→ REQUIREMENT
Each line below that includes the word "Polling" is to be reported.

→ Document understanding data
━━━━━━━━━━━━━━━━━━━━━━━━━━━━━━

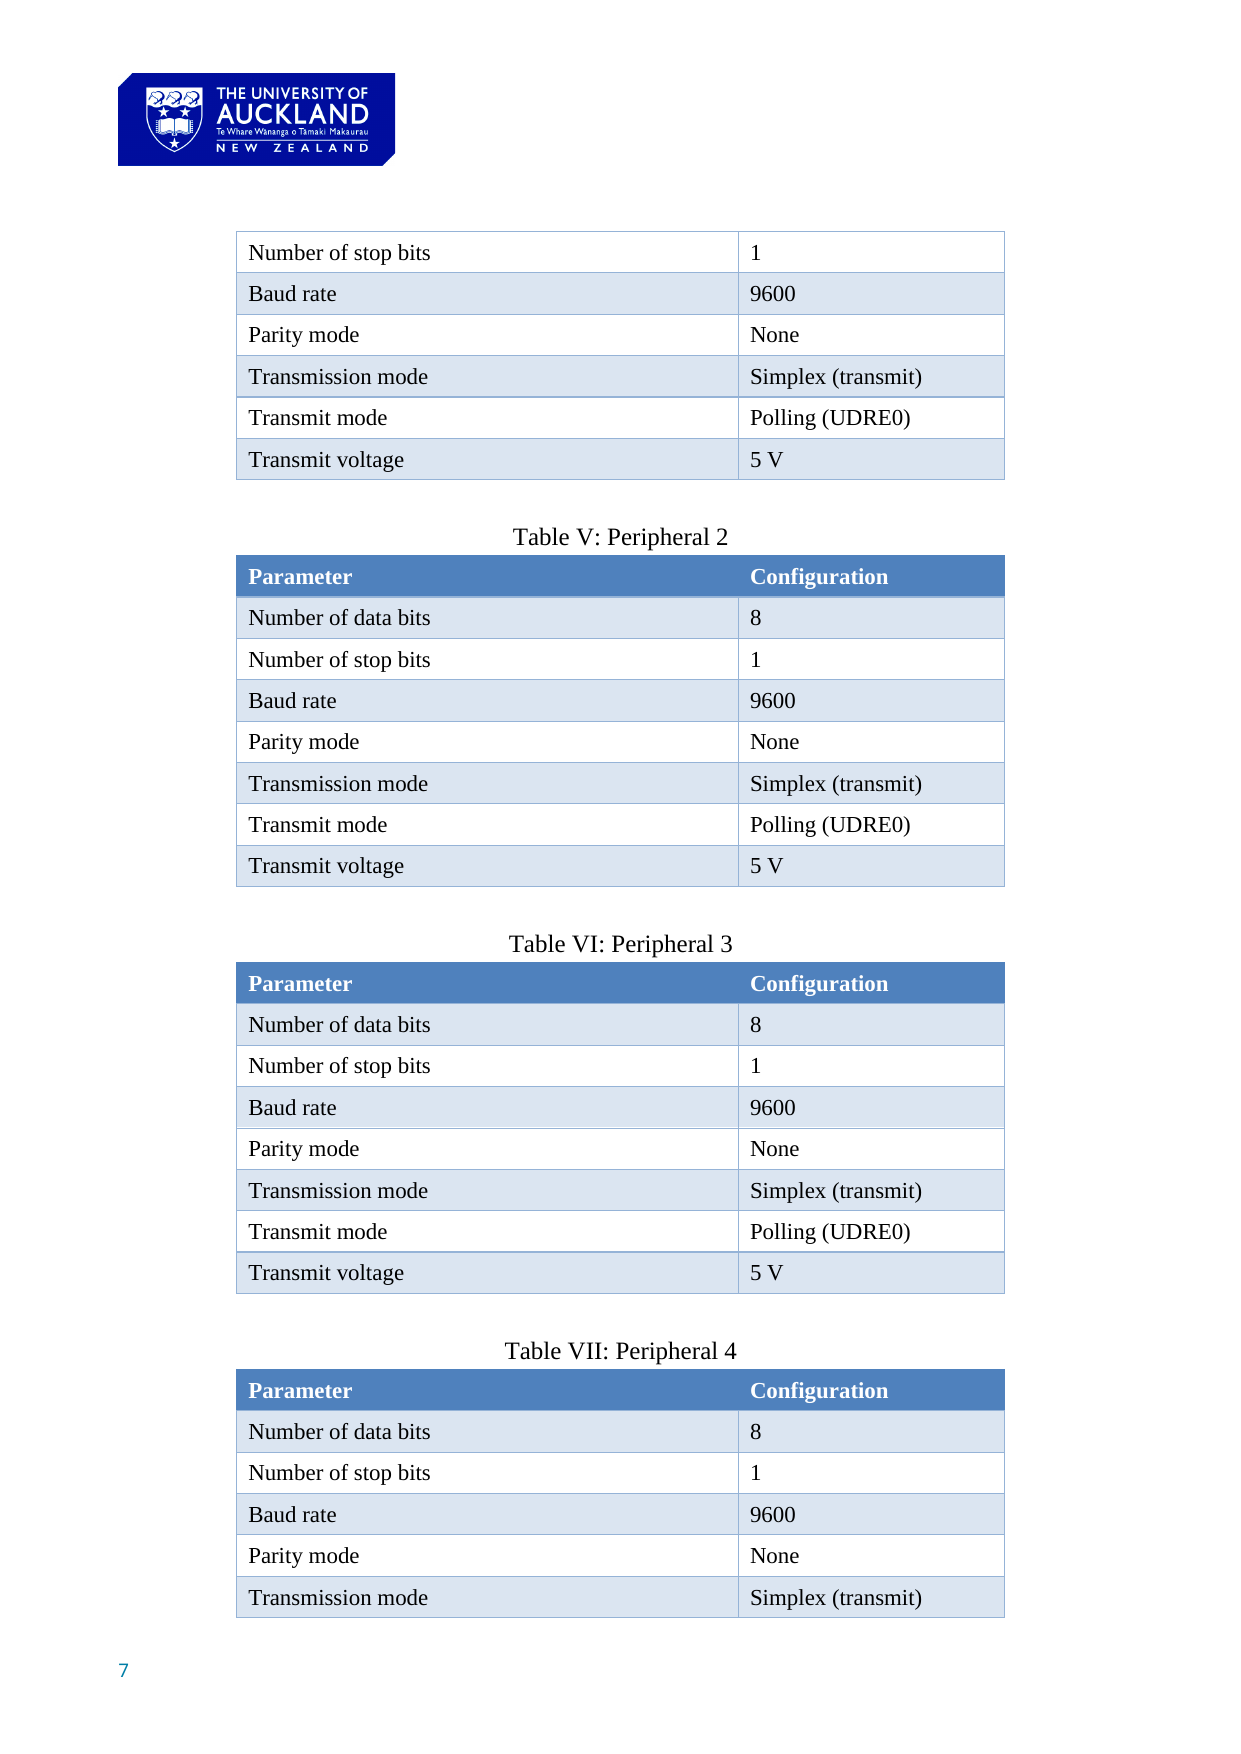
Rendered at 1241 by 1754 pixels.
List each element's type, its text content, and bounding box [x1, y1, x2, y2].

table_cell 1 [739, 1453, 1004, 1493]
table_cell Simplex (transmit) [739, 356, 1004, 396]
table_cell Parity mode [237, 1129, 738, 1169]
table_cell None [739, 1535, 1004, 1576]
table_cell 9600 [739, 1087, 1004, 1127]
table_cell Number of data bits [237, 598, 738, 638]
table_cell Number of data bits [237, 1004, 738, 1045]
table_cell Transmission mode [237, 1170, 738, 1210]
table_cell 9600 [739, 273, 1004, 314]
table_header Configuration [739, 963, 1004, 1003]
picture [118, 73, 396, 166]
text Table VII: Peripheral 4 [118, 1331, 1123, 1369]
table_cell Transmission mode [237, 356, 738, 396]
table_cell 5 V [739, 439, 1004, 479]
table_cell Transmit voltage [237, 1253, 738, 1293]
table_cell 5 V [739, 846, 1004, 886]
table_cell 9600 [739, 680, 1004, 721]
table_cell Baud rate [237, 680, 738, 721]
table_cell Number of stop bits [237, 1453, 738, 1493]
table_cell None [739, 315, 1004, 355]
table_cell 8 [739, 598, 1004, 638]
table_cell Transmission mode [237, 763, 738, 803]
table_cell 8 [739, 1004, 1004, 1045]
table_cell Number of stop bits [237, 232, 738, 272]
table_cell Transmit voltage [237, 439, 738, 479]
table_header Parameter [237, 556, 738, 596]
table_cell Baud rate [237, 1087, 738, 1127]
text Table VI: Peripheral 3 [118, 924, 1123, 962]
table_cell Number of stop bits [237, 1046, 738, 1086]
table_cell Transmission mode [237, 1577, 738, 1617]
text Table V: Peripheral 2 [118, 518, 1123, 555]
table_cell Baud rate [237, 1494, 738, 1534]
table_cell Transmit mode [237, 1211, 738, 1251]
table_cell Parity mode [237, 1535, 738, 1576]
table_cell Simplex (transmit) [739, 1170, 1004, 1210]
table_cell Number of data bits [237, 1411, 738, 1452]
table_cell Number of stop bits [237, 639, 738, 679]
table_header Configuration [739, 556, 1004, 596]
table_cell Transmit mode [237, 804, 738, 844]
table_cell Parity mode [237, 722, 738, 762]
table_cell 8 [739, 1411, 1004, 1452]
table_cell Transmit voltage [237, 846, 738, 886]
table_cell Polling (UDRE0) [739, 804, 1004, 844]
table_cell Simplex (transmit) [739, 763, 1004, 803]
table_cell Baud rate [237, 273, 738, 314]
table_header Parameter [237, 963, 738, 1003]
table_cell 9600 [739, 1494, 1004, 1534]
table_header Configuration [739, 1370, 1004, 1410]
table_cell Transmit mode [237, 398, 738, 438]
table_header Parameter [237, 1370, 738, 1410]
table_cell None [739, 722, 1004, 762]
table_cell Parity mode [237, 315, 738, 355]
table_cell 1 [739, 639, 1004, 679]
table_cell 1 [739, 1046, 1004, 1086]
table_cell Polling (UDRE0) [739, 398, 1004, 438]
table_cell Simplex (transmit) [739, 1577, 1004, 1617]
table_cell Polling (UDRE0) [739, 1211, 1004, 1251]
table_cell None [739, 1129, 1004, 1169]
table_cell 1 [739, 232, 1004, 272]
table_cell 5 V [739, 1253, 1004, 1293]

━━━━━━━━━━━━━━━━━━━━━━━━━━━━━━

→ OUTPUT OF THE EXERCISE
table_cell Polling (UDRE0) [739, 804, 1004, 844]
table_cell Polling (UDRE0) [739, 398, 1004, 438]
table_cell Polling (UDRE0) [739, 1211, 1004, 1251]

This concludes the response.